- [EXERCISE INSTRUCTIONS]: Gather every line in the entries below that contains the word "exceed". Only a match in the same case counts.

- [MATERIALS PROVIDED]:
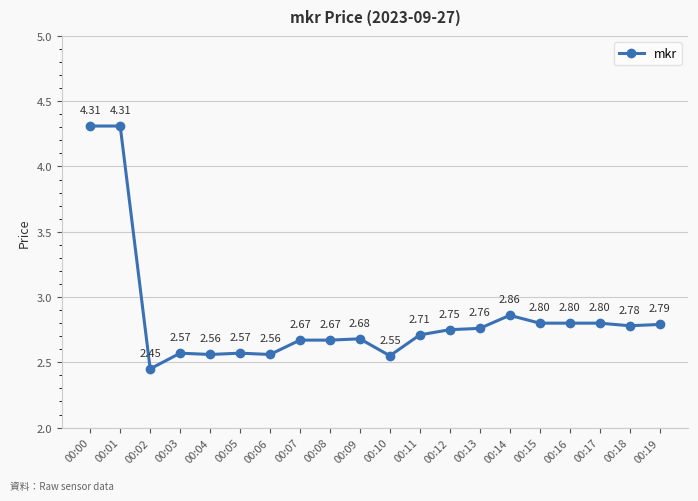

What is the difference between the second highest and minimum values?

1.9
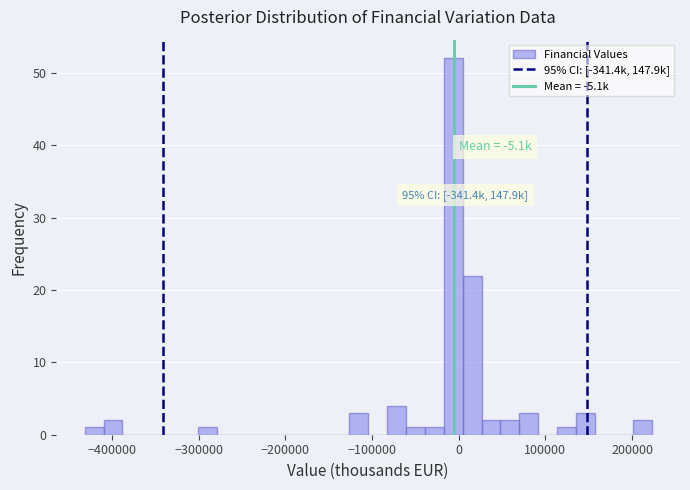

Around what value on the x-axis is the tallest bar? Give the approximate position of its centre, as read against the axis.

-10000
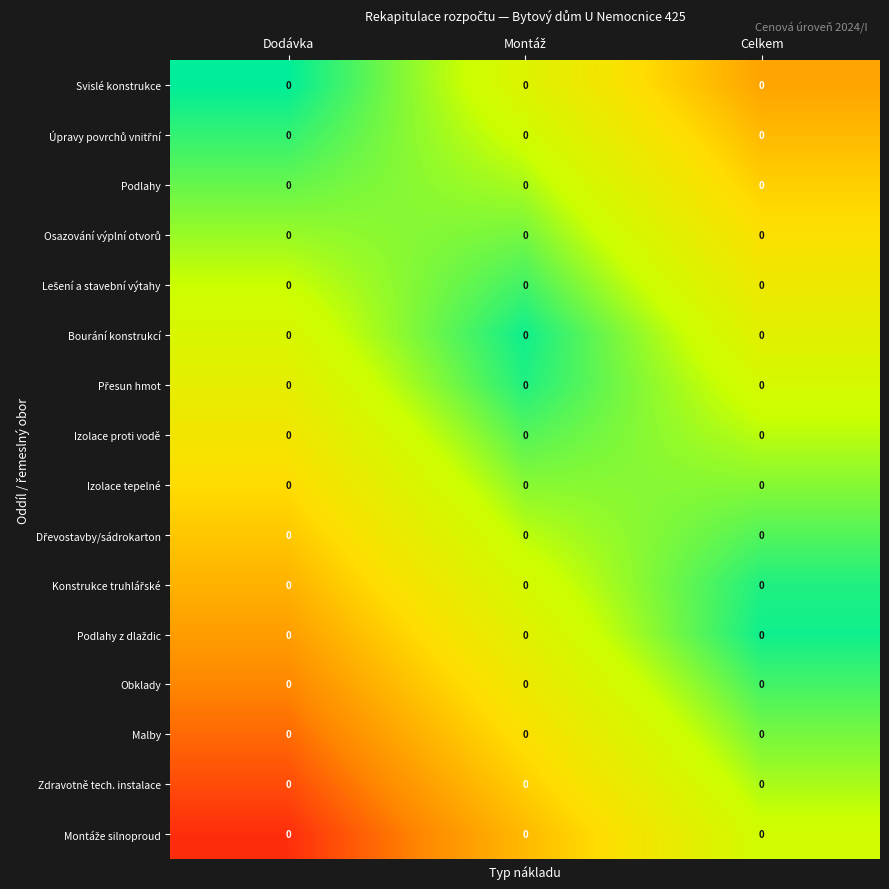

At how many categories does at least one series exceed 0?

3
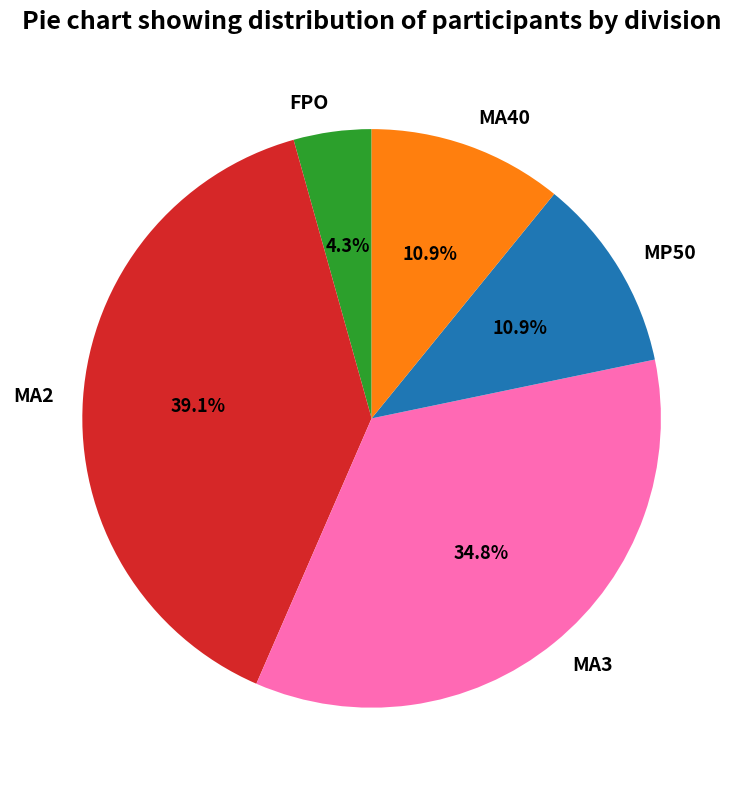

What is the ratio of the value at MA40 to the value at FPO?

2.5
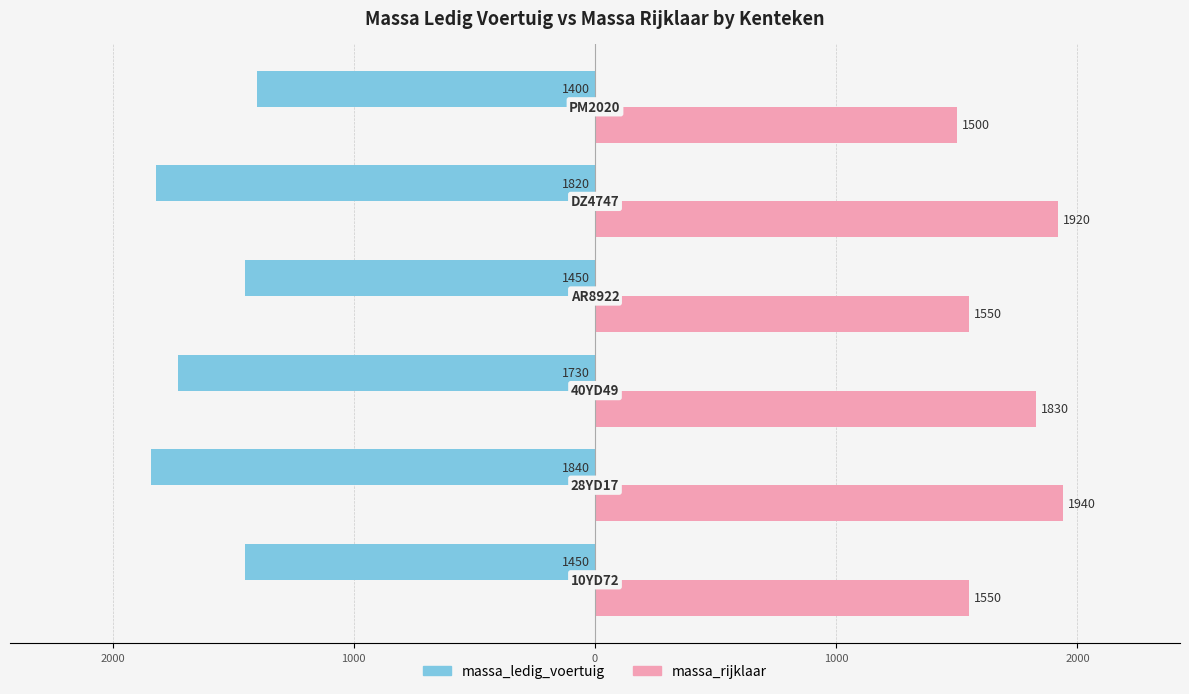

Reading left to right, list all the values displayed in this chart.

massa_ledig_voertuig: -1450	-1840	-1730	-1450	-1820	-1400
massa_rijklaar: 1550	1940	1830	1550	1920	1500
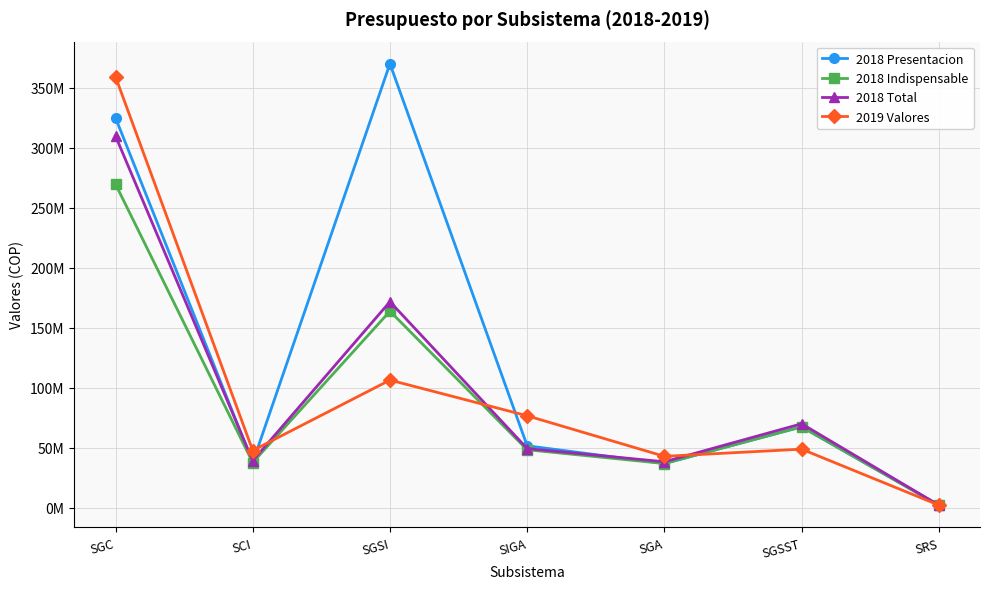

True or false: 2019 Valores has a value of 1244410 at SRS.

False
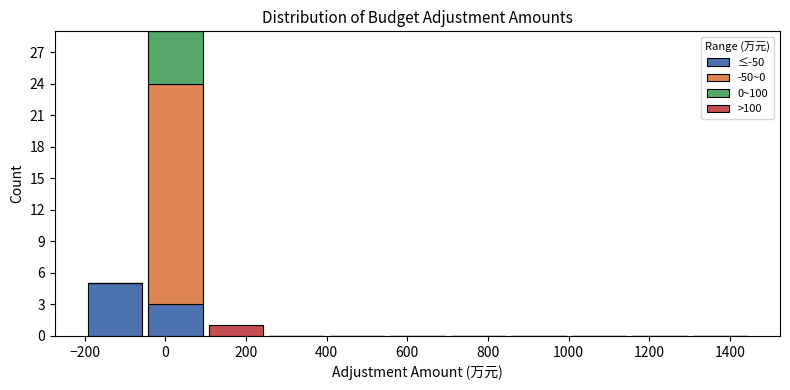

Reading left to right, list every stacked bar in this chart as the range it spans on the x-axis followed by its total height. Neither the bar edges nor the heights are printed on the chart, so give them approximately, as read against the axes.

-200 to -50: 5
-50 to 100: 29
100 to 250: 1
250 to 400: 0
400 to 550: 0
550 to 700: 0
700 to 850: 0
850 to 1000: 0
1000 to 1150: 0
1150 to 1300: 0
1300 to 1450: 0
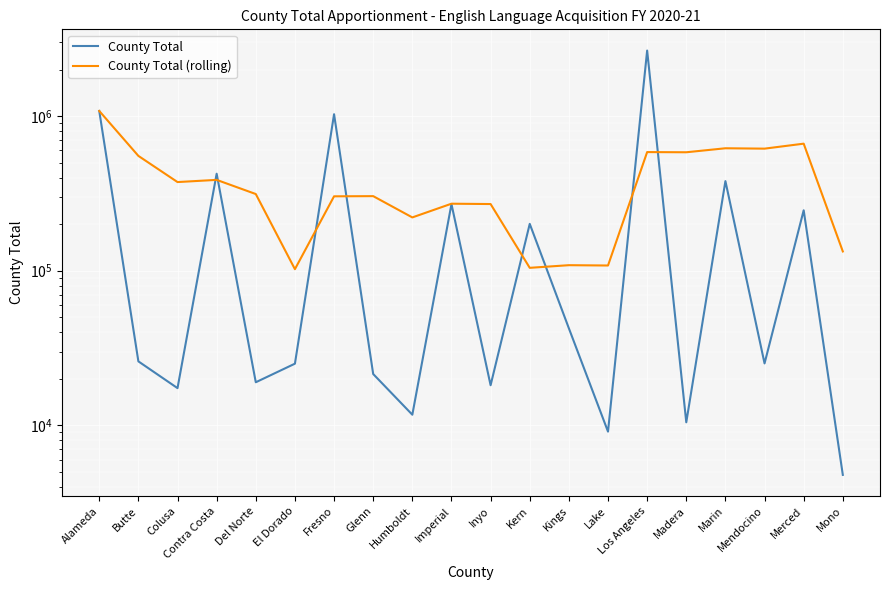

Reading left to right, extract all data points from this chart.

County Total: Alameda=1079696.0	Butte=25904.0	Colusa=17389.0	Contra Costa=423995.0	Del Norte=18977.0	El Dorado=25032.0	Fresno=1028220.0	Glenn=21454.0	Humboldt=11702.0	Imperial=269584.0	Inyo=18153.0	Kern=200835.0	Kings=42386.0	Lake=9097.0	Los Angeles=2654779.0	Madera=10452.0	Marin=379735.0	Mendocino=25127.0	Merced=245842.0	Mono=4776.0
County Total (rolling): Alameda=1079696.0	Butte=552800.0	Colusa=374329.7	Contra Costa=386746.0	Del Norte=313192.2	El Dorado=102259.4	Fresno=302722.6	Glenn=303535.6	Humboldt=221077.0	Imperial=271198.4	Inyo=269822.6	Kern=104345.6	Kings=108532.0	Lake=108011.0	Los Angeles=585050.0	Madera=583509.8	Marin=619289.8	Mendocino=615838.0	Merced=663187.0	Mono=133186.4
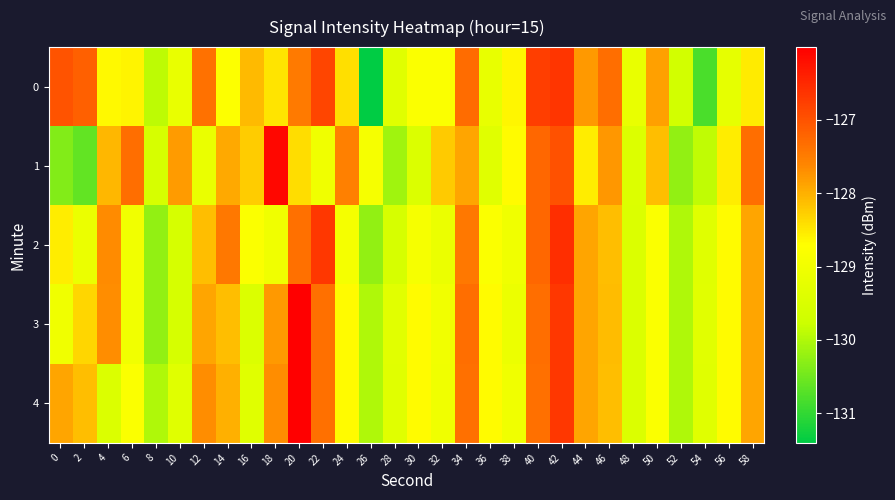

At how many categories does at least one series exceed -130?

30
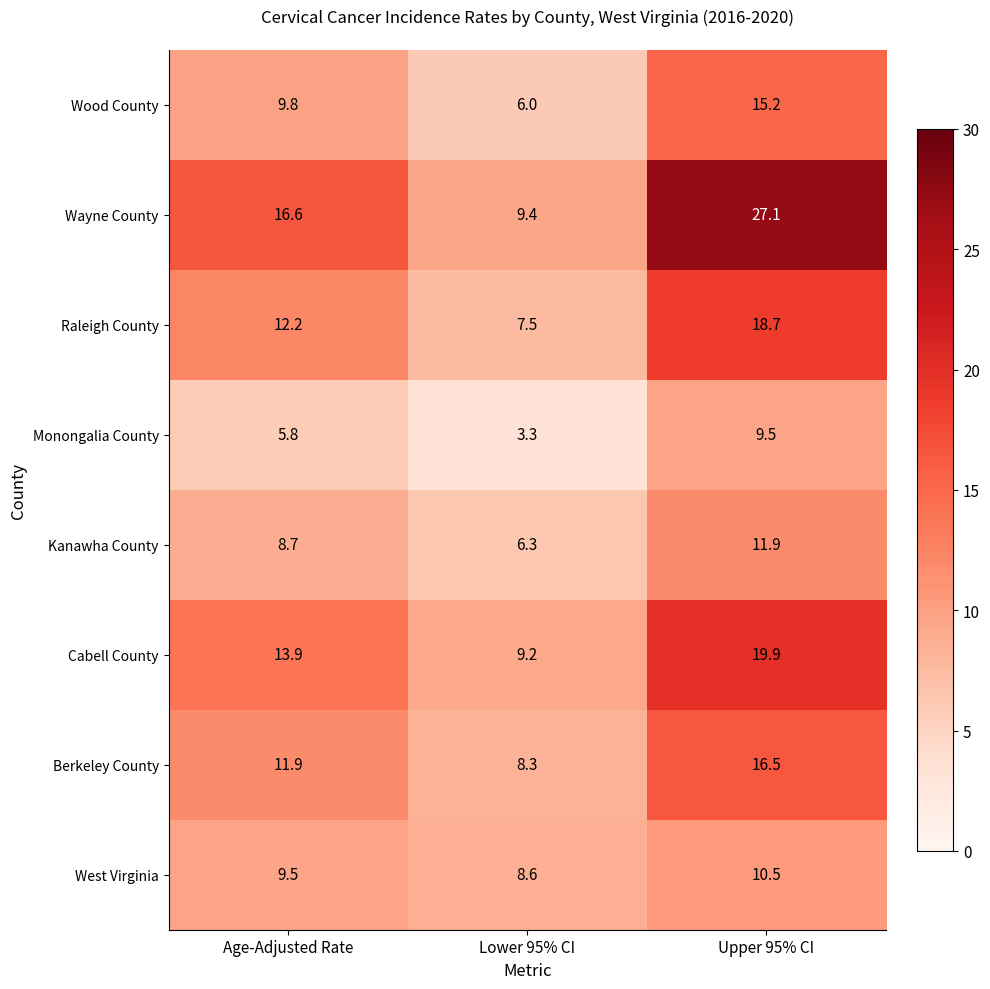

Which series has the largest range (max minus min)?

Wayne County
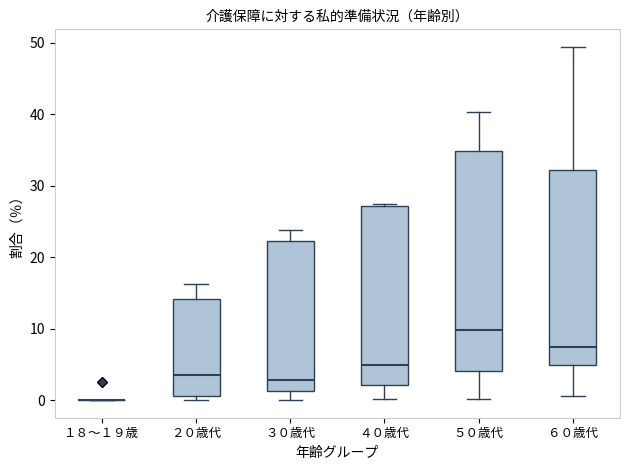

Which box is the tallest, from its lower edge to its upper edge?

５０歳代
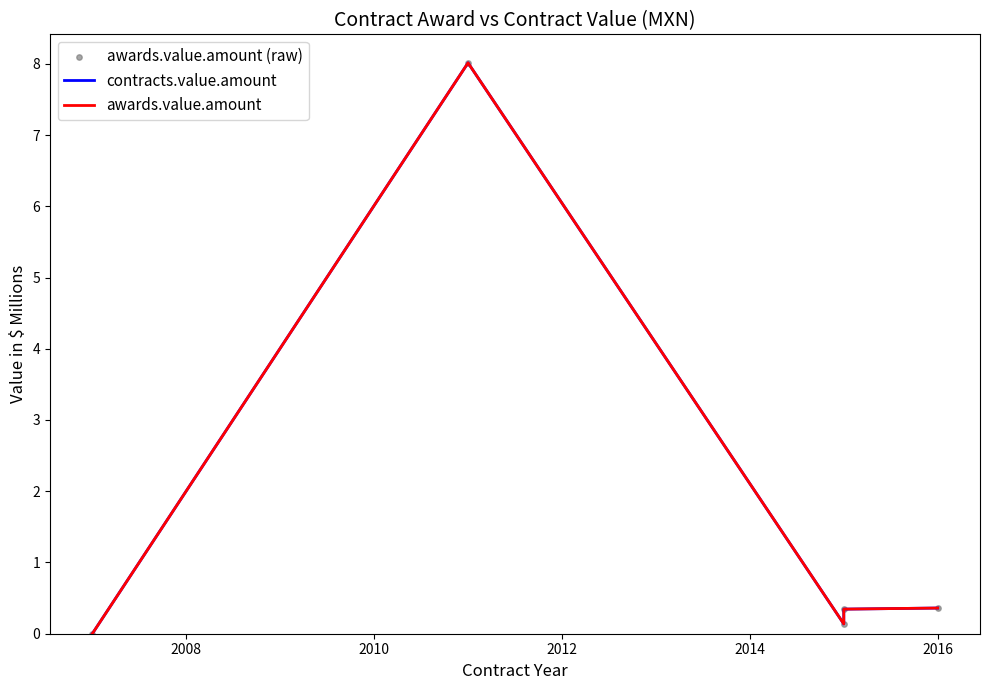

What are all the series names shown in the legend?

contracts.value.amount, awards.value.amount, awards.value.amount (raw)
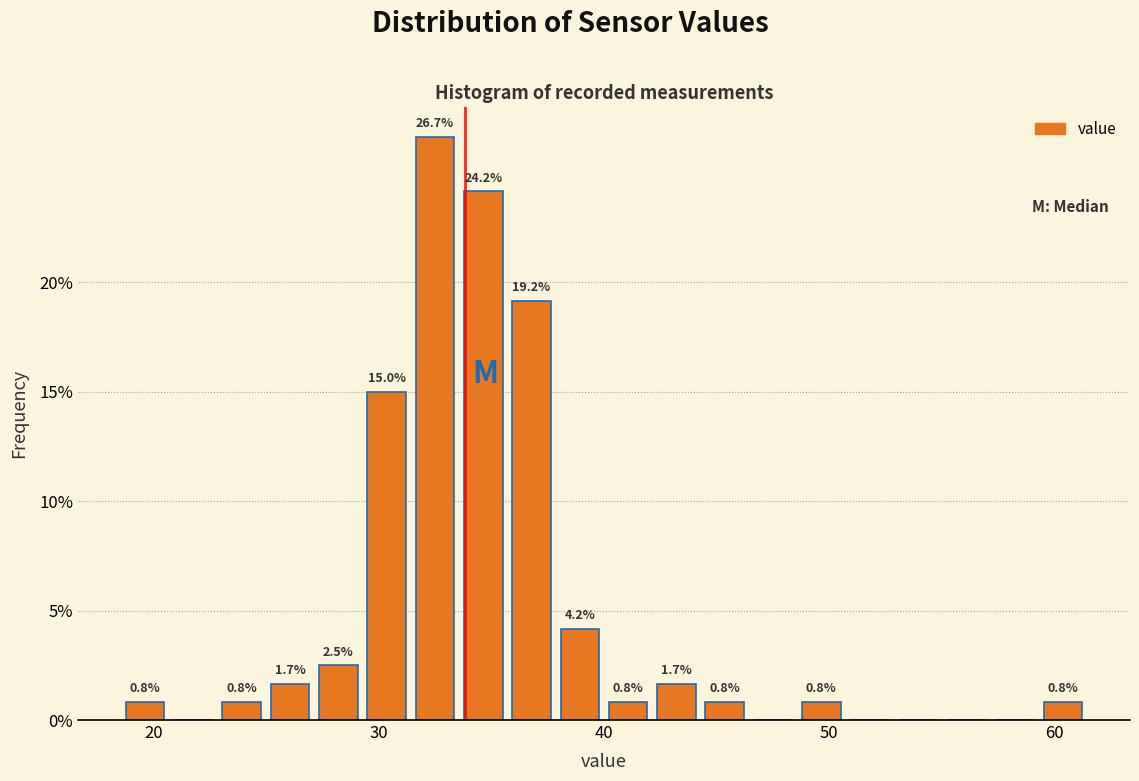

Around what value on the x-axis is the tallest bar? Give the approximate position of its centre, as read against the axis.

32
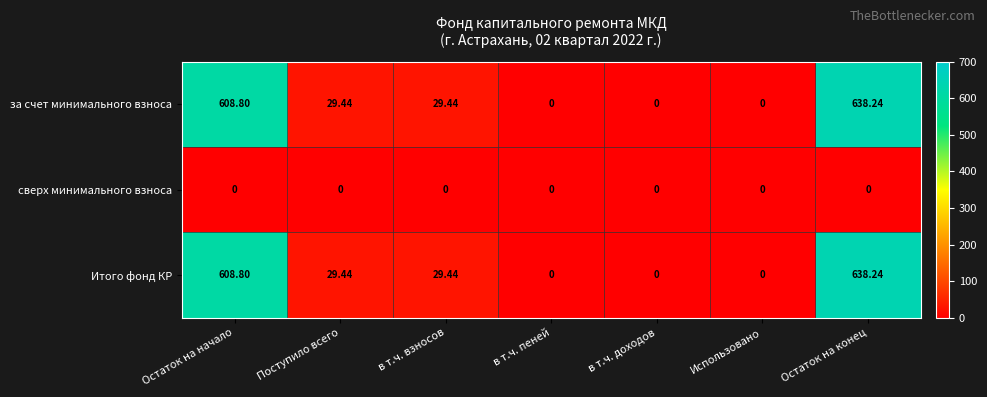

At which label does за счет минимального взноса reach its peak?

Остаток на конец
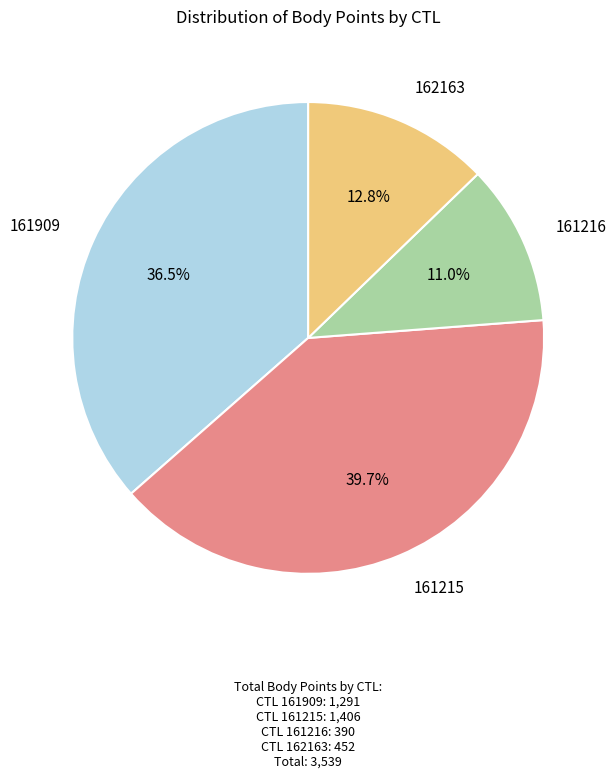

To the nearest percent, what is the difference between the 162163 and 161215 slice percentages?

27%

- [TASK RESULT]:
At how many categories does at least one series exceed 0?
At how many categories does at least one series exceed -130?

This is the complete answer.